## TO-DO ITEM
Starting with the first line of the listing and going on through the line containing "Hier gehts zum Spielbericht", change "Teufelskralle" to "Katzenkralle" and write those lines out again with everything else left as it is.

++++ MATERIAL SHOWN

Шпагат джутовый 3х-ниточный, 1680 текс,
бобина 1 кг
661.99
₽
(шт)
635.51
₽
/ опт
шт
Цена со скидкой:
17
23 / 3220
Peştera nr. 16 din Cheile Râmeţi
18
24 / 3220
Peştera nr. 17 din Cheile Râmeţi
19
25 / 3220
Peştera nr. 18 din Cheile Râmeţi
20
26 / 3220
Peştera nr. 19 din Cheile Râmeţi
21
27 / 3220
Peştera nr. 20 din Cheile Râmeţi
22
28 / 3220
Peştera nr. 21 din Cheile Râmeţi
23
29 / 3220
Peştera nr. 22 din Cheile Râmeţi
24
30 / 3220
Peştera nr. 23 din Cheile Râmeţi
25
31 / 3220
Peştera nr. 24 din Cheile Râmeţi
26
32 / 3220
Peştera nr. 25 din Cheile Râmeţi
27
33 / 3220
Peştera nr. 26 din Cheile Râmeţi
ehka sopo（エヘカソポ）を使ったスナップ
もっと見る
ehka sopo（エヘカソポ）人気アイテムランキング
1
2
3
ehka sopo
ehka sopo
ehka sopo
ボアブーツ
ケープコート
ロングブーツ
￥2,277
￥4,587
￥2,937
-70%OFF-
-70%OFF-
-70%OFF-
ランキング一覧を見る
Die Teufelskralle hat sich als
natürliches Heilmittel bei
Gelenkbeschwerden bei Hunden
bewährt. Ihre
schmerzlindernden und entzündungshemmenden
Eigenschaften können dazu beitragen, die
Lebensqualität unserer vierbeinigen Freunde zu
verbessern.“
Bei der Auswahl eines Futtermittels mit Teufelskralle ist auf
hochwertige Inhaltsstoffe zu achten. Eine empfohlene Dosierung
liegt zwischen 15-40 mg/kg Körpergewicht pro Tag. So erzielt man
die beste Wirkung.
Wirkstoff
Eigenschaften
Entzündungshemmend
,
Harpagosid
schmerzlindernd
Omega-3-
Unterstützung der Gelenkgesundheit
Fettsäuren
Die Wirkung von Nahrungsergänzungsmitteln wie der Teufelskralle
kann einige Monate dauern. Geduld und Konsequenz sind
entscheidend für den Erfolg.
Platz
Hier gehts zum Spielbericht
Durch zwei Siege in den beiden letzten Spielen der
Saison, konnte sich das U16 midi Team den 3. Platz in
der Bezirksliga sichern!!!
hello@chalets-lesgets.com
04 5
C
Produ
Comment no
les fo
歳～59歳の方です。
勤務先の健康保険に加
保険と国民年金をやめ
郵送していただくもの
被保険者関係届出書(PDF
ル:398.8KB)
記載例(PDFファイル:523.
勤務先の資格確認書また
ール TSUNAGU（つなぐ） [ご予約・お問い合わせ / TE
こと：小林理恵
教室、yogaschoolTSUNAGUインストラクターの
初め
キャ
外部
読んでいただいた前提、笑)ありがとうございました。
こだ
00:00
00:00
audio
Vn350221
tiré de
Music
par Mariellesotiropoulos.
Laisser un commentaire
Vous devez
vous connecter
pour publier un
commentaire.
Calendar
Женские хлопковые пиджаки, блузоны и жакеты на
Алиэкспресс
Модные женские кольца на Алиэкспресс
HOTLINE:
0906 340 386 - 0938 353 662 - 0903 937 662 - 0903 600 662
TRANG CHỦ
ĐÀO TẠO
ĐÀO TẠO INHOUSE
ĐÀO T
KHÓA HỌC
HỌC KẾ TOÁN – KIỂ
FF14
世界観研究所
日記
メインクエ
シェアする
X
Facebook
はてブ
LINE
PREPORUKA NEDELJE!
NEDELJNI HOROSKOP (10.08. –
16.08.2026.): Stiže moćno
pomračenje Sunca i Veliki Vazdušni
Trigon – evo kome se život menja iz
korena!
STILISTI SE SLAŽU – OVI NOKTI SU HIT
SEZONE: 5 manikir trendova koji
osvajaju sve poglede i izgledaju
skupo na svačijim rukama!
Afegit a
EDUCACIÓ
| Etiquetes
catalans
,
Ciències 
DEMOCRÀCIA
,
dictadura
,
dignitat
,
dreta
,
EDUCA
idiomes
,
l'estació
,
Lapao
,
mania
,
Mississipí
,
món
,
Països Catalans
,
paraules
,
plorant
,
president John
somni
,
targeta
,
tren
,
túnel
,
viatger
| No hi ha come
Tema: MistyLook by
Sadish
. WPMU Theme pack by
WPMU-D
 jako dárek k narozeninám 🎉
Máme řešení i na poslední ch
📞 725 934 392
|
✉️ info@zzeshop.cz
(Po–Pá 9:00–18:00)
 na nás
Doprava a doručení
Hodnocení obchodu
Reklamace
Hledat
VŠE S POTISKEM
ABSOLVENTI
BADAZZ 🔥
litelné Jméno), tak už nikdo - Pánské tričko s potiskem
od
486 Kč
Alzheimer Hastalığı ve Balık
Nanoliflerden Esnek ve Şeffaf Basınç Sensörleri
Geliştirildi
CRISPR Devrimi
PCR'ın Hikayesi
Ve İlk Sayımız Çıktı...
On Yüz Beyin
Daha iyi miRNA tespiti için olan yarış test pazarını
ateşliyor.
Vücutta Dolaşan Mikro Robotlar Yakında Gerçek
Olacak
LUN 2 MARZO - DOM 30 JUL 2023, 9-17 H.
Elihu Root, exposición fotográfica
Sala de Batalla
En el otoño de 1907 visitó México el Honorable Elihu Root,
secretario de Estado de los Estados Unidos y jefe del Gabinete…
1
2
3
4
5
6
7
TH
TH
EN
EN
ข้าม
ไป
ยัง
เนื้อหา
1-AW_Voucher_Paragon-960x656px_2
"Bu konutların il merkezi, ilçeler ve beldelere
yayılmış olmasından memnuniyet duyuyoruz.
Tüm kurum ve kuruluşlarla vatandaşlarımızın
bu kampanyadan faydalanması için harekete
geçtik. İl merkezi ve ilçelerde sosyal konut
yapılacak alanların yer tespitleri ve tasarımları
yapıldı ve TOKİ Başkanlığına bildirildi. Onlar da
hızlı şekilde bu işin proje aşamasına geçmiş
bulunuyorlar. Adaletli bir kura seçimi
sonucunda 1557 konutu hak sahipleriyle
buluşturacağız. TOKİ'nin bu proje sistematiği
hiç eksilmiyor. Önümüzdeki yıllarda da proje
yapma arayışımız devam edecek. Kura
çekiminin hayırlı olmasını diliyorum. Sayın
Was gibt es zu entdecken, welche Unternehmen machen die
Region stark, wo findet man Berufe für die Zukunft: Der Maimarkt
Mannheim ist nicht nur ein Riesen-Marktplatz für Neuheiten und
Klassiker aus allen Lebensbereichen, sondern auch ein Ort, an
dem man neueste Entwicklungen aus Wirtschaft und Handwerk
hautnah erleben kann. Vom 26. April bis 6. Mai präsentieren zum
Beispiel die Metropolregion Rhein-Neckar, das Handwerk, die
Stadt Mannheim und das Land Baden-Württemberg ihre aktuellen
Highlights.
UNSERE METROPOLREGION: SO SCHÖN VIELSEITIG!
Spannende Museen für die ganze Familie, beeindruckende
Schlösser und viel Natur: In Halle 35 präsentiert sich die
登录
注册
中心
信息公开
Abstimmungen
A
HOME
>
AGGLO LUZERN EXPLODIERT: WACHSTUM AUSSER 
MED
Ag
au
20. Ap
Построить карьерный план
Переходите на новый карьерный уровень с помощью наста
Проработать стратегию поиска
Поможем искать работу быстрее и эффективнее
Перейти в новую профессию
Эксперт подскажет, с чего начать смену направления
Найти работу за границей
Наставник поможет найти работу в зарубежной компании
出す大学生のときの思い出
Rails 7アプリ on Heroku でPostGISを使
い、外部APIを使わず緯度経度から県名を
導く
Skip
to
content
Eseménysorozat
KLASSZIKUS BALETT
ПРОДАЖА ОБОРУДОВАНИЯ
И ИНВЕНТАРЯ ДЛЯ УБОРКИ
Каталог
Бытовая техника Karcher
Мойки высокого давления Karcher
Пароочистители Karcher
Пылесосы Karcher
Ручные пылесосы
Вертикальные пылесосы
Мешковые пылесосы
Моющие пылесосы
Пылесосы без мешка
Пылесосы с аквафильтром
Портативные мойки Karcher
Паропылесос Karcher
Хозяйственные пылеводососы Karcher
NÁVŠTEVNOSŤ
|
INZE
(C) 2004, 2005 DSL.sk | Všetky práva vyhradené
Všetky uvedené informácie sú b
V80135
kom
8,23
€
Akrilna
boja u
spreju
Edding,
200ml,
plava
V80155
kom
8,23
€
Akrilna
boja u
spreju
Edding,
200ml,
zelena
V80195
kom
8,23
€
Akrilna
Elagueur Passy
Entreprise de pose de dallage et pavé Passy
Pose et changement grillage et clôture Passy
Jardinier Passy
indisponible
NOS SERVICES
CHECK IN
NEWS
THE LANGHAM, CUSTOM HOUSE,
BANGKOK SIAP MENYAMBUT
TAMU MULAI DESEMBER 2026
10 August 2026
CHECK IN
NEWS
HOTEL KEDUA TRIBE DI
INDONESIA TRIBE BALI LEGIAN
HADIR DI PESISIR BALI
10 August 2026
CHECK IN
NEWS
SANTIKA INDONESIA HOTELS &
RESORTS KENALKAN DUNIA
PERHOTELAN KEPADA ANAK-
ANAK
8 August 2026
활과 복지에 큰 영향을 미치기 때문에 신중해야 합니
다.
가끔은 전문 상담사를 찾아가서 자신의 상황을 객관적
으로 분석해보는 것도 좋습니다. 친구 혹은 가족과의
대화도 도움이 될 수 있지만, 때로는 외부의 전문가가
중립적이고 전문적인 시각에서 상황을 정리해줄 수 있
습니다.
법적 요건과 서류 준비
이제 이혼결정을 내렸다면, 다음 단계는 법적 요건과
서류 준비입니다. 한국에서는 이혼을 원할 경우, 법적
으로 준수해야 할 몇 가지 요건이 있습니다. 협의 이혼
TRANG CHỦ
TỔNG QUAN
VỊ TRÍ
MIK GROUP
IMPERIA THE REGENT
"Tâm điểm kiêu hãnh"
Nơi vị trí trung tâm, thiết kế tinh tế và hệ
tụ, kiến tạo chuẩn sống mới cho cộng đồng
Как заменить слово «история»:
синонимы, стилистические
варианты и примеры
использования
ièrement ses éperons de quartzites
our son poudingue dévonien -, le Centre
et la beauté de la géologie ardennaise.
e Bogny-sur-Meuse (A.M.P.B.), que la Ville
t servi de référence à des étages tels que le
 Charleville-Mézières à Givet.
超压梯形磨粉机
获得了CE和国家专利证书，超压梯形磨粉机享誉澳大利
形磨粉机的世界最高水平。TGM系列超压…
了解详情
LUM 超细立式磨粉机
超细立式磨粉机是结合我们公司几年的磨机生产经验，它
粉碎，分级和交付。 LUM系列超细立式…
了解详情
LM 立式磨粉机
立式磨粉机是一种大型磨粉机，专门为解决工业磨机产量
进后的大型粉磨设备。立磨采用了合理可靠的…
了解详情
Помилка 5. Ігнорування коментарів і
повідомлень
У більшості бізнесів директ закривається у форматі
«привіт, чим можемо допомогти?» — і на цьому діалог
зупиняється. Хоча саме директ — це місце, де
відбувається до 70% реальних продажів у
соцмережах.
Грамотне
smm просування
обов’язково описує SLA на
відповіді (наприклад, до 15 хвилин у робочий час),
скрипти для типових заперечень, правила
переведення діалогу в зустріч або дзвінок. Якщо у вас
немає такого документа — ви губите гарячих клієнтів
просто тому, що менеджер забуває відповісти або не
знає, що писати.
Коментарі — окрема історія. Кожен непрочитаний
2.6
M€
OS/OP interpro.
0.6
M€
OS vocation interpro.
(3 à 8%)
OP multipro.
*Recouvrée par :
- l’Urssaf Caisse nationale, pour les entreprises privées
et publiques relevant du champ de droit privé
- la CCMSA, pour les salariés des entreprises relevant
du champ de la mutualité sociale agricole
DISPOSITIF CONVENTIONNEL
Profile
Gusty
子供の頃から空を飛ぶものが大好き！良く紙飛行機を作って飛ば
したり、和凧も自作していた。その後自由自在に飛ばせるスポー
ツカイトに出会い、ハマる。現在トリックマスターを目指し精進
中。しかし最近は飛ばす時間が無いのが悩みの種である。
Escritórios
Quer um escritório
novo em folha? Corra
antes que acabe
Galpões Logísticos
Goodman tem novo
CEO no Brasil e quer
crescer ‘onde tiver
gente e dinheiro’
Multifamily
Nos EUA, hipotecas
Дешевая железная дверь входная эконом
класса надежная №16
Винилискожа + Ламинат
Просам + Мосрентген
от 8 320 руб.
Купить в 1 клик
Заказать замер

++++++++

## SOLUTION TO THIS PROBLEM
Шпагат джутовый 3х-ниточный, 1680 текс,
бобина 1 кг
661.99
₽
(шт)
635.51
₽
/ опт
шт
Цена со скидкой:
17
23 / 3220
Peştera nr. 16 din Cheile Râmeţi
18
24 / 3220
Peştera nr. 17 din Cheile Râmeţi
19
25 / 3220
Peştera nr. 18 din Cheile Râmeţi
20
26 / 3220
Peştera nr. 19 din Cheile Râmeţi
21
27 / 3220
Peştera nr. 20 din Cheile Râmeţi
22
28 / 3220
Peştera nr. 21 din Cheile Râmeţi
23
29 / 3220
Peştera nr. 22 din Cheile Râmeţi
24
30 / 3220
Peştera nr. 23 din Cheile Râmeţi
25
31 / 3220
Peştera nr. 24 din Cheile Râmeţi
26
32 / 3220
Peştera nr. 25 din Cheile Râmeţi
27
33 / 3220
Peştera nr. 26 din Cheile Râmeţi
ehka sopo（エヘカソポ）を使ったスナップ
もっと見る
ehka sopo（エヘカソポ）人気アイテムランキング
1
2
3
ehka sopo
ehka sopo
ehka sopo
ボアブーツ
ケープコート
ロングブーツ
￥2,277
￥4,587
￥2,937
-70%OFF-
-70%OFF-
-70%OFF-
ランキング一覧を見る
Die Katzenkralle hat sich als
natürliches Heilmittel bei
Gelenkbeschwerden bei Hunden
bewährt. Ihre
schmerzlindernden und entzündungshemmenden
Eigenschaften können dazu beitragen, die
Lebensqualität unserer vierbeinigen Freunde zu
verbessern.“
Bei der Auswahl eines Futtermittels mit Katzenkralle ist auf
hochwertige Inhaltsstoffe zu achten. Eine empfohlene Dosierung
liegt zwischen 15-40 mg/kg Körpergewicht pro Tag. So erzielt man
die beste Wirkung.
Wirkstoff
Eigenschaften
Entzündungshemmend
,
Harpagosid
schmerzlindernd
Omega-3-
Unterstützung der Gelenkgesundheit
Fettsäuren
Die Wirkung von Nahrungsergänzungsmitteln wie der Katzenkralle
kann einige Monate dauern. Geduld und Konsequenz sind
entscheidend für den Erfolg.
Platz
Hier gehts zum Spielbericht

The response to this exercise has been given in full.